- _Énoncé_
Répondez aux questions suivantes d'après l'extrait, en numérotant vos réponses de la même façon.
1. Selon l'extrait, à quoi le produit d'un travail est-il égal ?
2. Où l'état dégradé de la valeur marchande prend-il sa source ?
3. Dans l'image du fruit à noyau, que représente le noyau ?

- _Extrait fourni_
_ _ _ _ _
La réalité physique du processus de production d'un travail apparaît en métamorphose : le produit égale la négation du travail, signifie sa disparition. Voilà le fait en question, non manifestement évident, malheureusement : la fin du travail dans l'accomplissement de son produit. Et vient ensuite, après "usage" du "produit", longtemps après sa "consommation" (Tous termes qui ne devraient pas être confondus avec les mots "marchandise", "valeur marchande", "vente", "achat" "prix", "profit", "rendement", tous associés à de l'argent), la négation de la négation, la destruction / digestion de l'objet consommé.

Cet état dégradé de la valeur marchande prend sa source en usine, est une conséquence de la modernisation de l'outil de travail, de la force productive et qui, quand il a pris un cours, se traduit en baisse de prix de production. Là commence seulement la "chute du cours". Car si produire plus avec une moindre quantité de travail caractérise une productivité qui dégrade la valeur marchande à l'unité de production en amont, ceci peut être masqué dans un bon chiffre d'affaire réalisé en aval, une fois que le prix de marché a pris le relais de cette valeur marchande établie à la source.

 

L'on peut se figurer cela par un fruit à noyau. La valeur marchande est représentée par ce noyau, le prix est représenté par le fruit. Le prix enveloppe et cache cette valeur centrale - à l'image du fruit. La dégradation de la valeur marchande passe donc inaperçue, d'autant qu'elle devient toujours plus petite. Il y a entropie, la dégradation est constante, la chute irréversible : On n'a jamais vu une valeur marchande augmenter ! Toute l'entreprise capitaliste se leurre, car l'analyse des économistes ne considère pas cette notion de dégradation de la valeur marchande, la confond avec son expression de prix, autrement dit : n'en voit que le fruit d'un marché, point le travail au centre. Non seulement le travail se dissout, objectivement, mais on ne voit pas comment, à peine pourquoi. (Marx est un peu à l'origine de cette confusion faite entre valeur et prix, et ce n'est donc pas le fait d'un état d'esprit purement conservateur - c'est un état de fait, réel).
_ _ _ _ _
- _Données fournies_
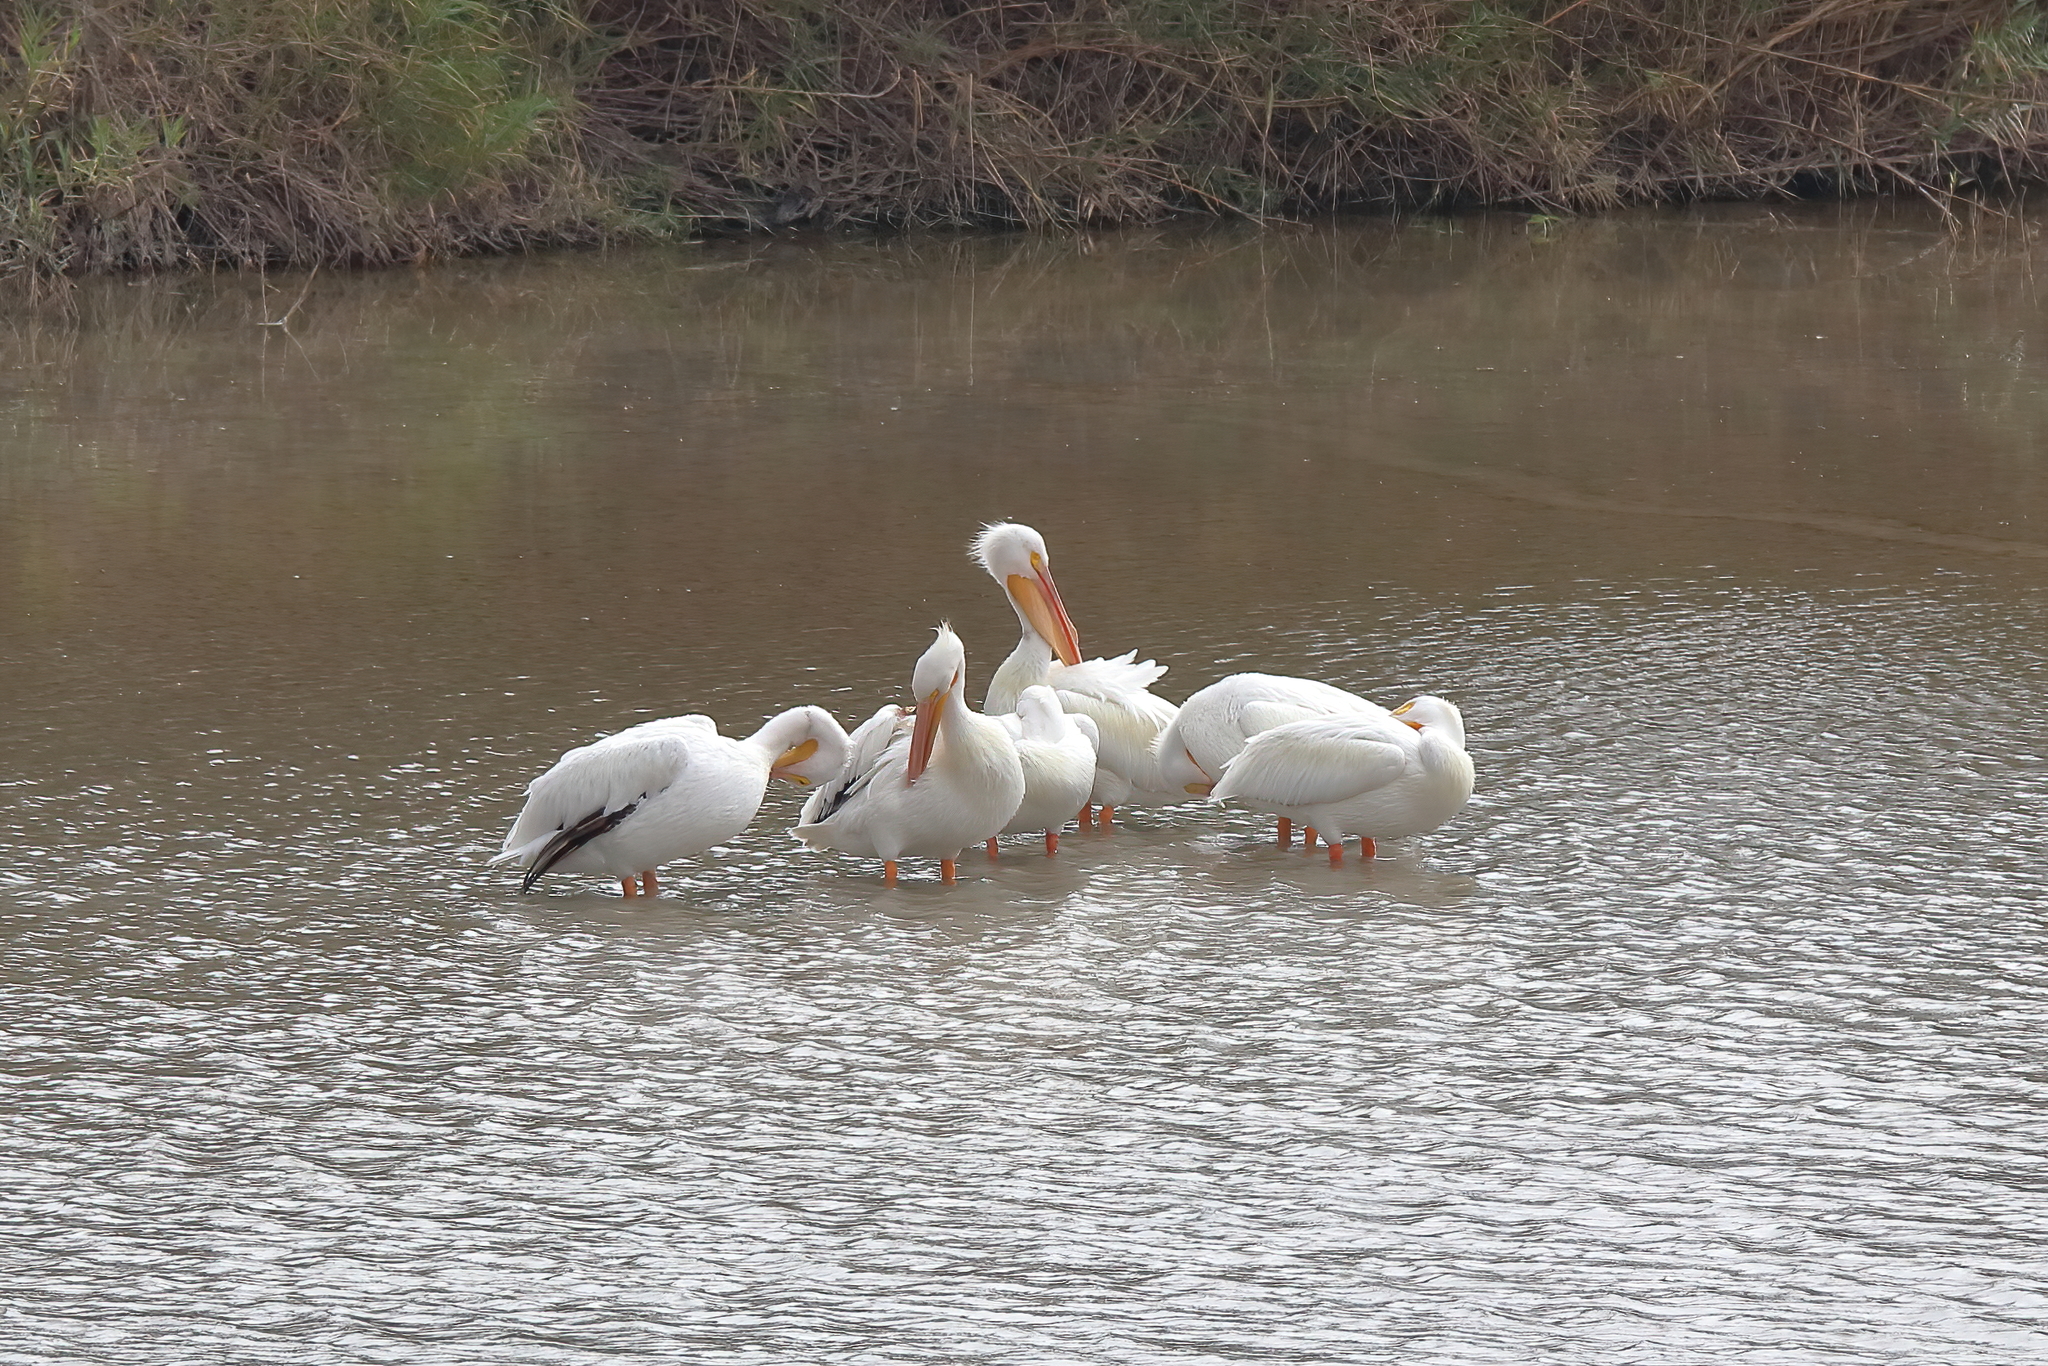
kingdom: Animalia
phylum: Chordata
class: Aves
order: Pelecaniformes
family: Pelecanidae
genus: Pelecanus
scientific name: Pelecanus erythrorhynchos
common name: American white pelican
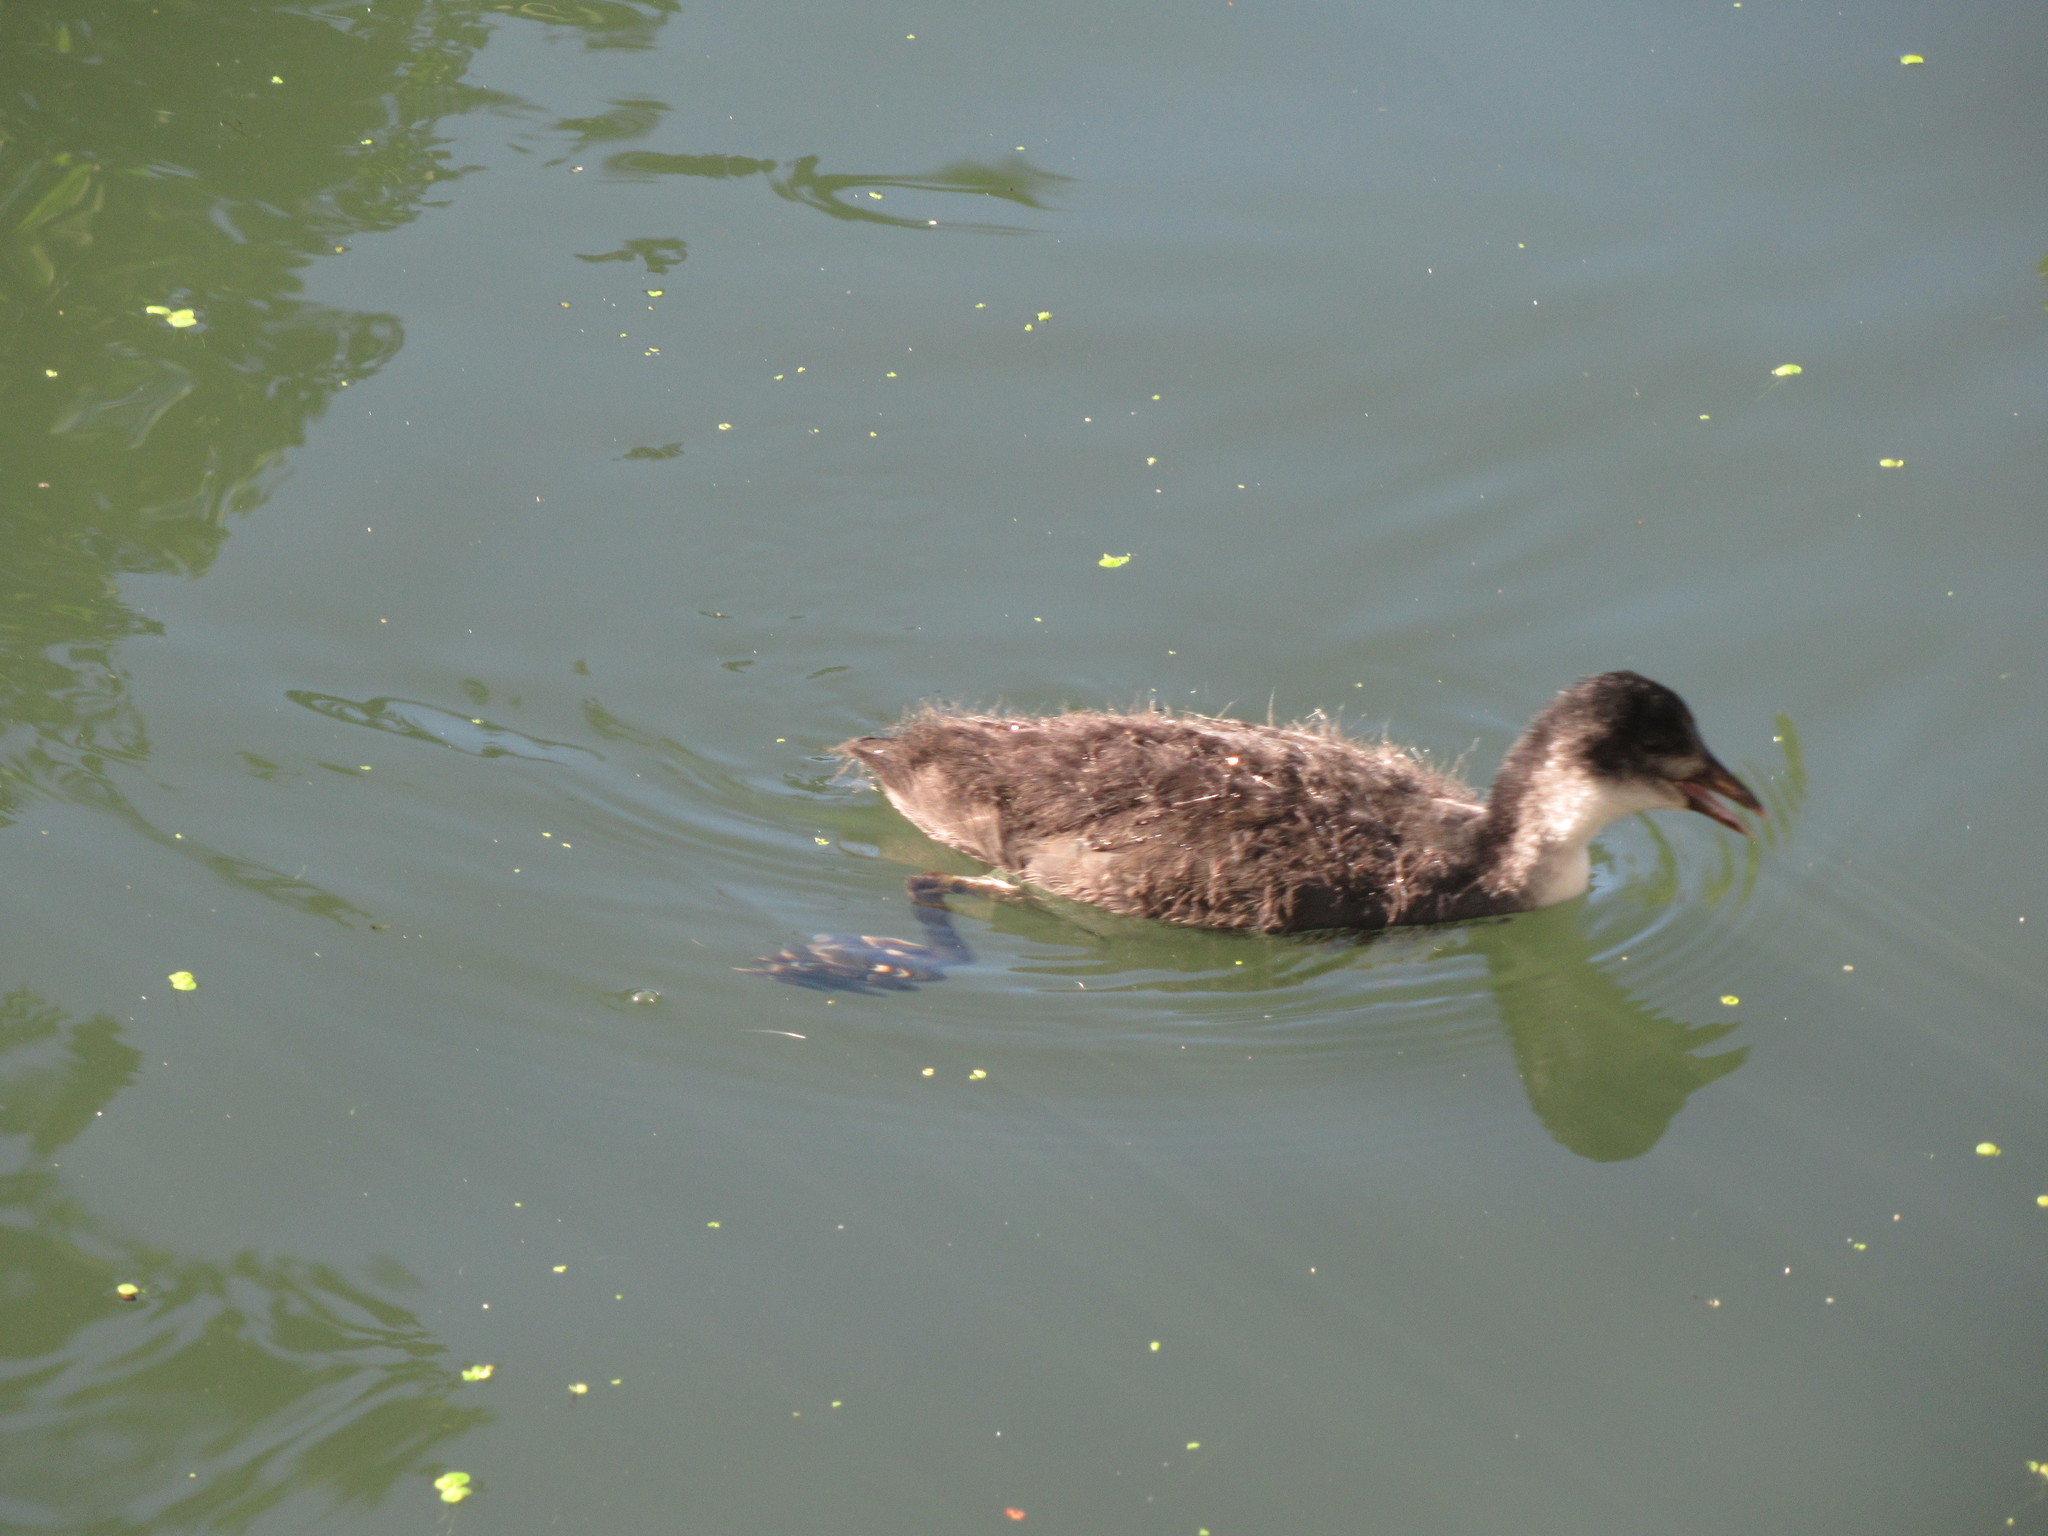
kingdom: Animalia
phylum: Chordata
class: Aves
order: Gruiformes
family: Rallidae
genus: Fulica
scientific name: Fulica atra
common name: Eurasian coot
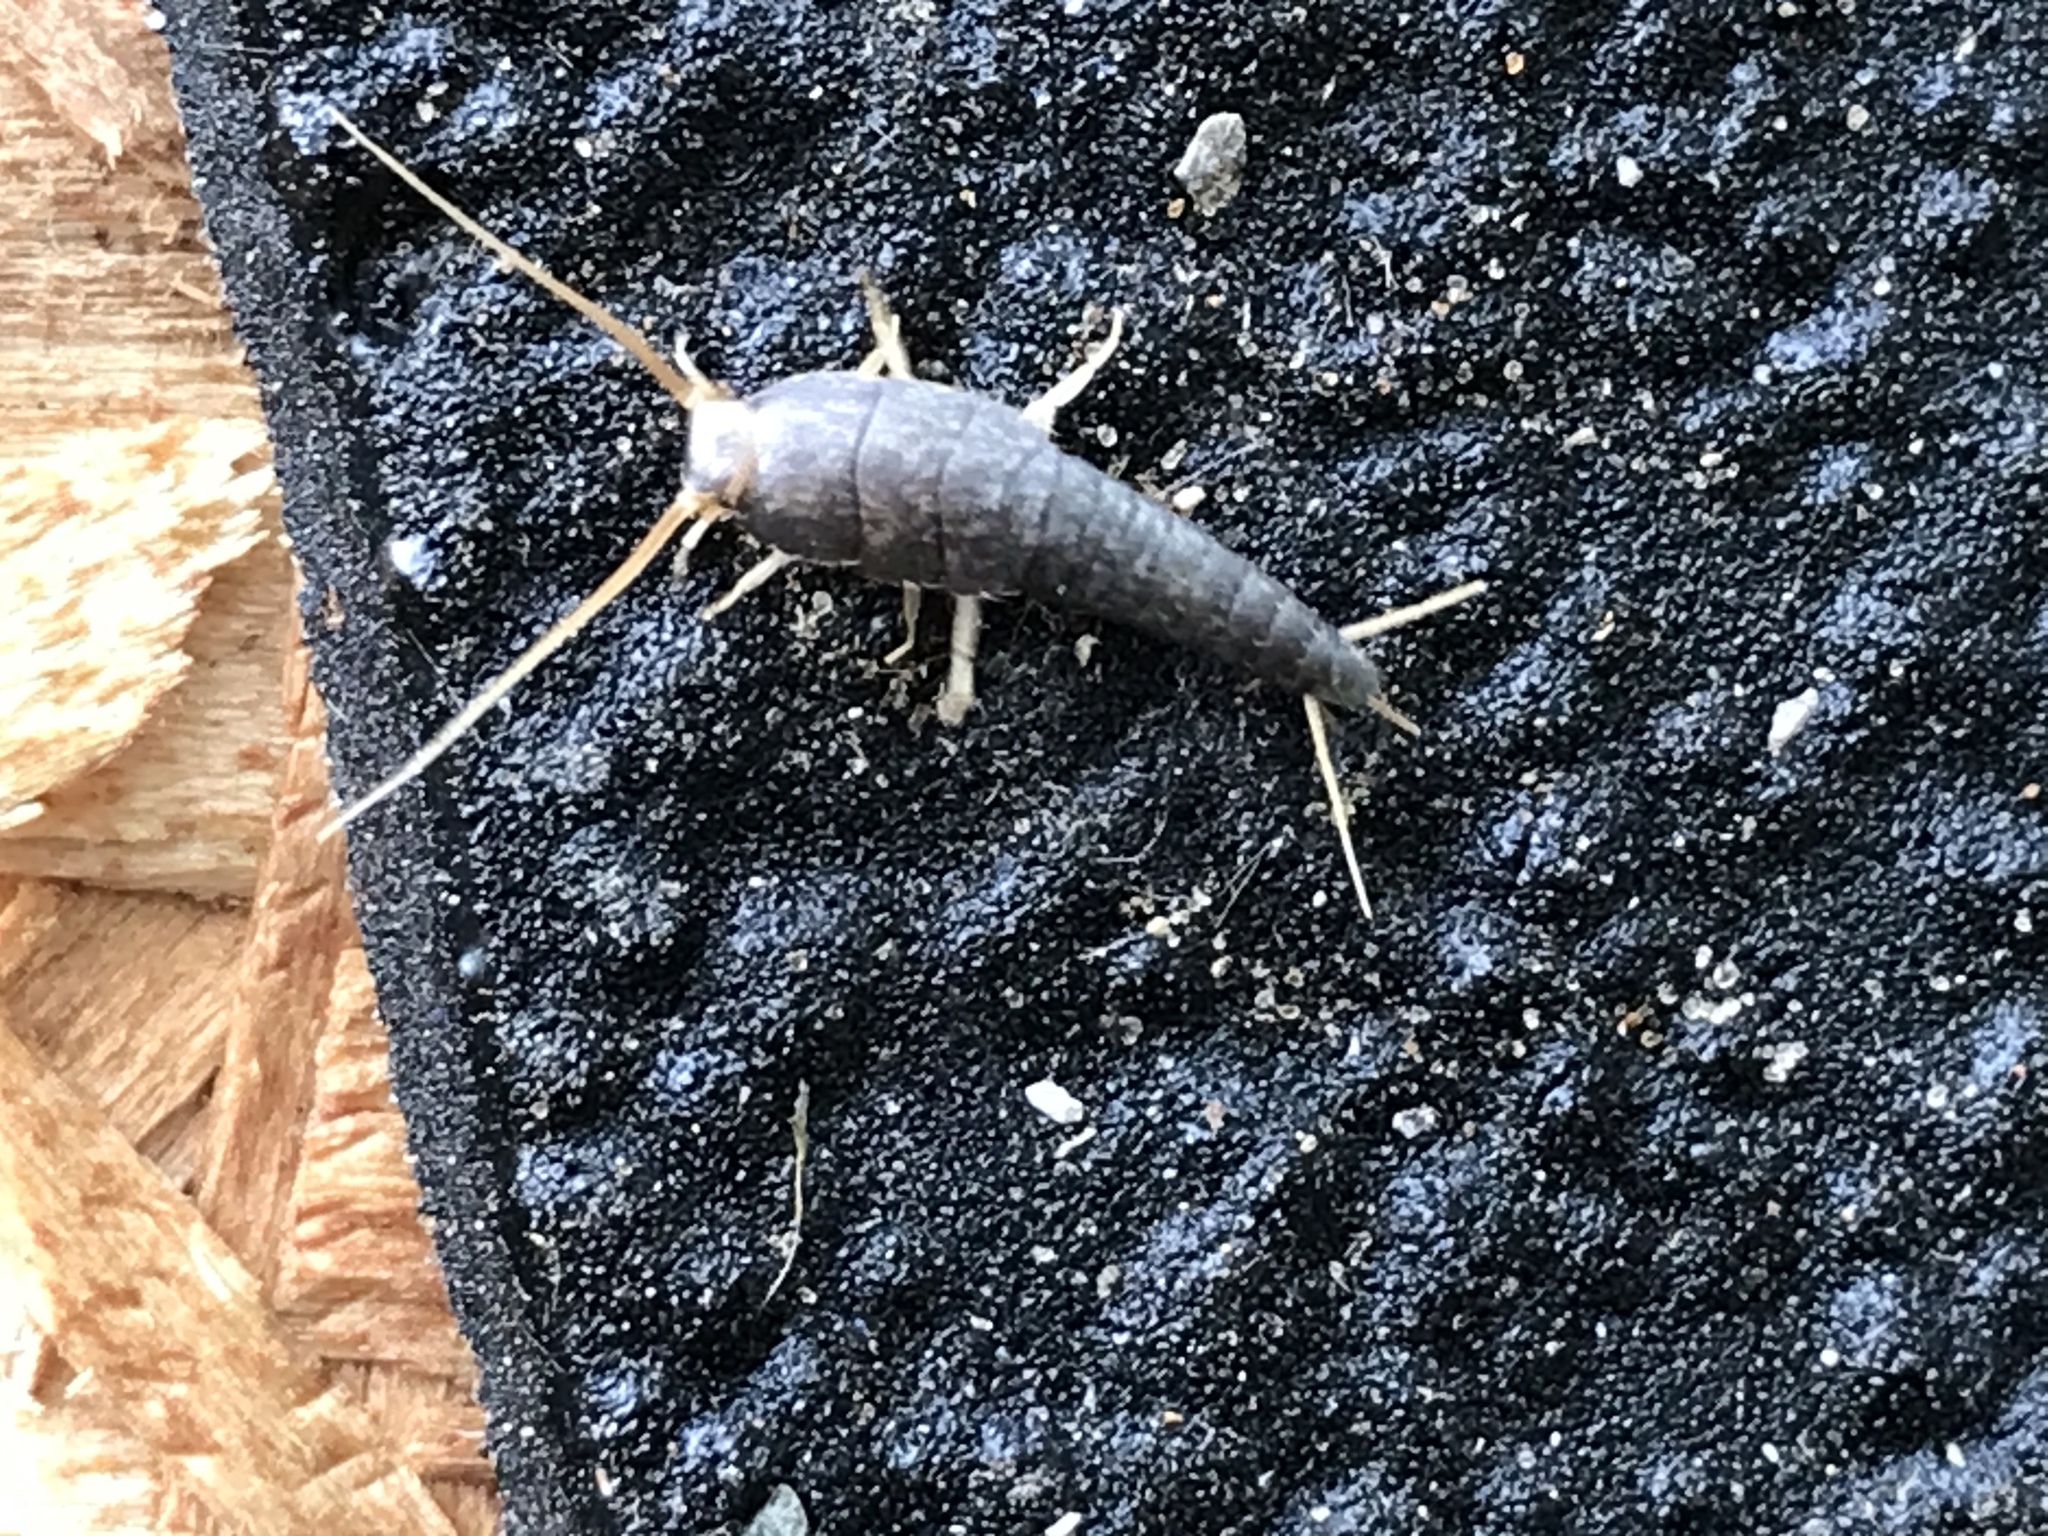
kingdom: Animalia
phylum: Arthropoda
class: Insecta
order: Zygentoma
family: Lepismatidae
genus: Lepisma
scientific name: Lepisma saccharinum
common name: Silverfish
_ _ _ _ _
- _Bonne réponse_
1. Le produit est égal à la négation du travail et signifie sa disparition.
2. Il prend sa source en usine.
3. Le noyau représente la valeur marchande.